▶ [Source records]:
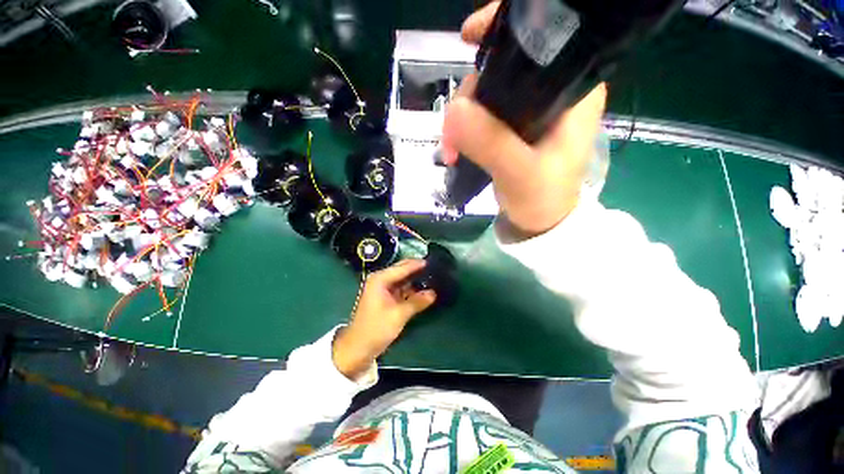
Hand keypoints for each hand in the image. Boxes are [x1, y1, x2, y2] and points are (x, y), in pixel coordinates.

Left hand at [332, 259, 436, 378]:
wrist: (358, 348)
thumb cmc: (375, 329)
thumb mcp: (398, 315)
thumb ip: (417, 302)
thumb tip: (433, 293)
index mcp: (380, 279)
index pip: (403, 267)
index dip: (418, 264)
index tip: (433, 261)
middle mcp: (381, 280)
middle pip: (402, 270)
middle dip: (417, 270)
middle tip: (435, 269)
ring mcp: (383, 288)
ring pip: (403, 280)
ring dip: (416, 280)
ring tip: (433, 278)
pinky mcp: (386, 297)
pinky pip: (402, 289)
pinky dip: (412, 289)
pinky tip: (424, 290)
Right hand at [442, 1, 607, 236]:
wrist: (539, 222)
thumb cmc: (541, 200)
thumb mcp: (520, 174)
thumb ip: (492, 144)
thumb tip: (454, 111)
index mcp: (571, 92)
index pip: (544, 39)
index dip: (505, 29)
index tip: (468, 37)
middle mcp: (552, 93)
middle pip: (504, 68)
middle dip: (470, 93)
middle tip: (452, 131)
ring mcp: (530, 110)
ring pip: (487, 93)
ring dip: (461, 117)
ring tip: (451, 150)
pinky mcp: (512, 128)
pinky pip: (482, 115)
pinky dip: (464, 128)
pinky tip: (455, 148)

▶ [To do]:
Gather each line from the entries above that includes the word "ring".

▶ [Answer box]:
ring mcp: (383, 288)
ring pip: (403, 280)
ring dip: (416, 280)
ring tip: (433, 278)
ring mcp: (530, 110)
ring pip: (487, 93)
ring dip: (461, 117)
ring tip: (451, 150)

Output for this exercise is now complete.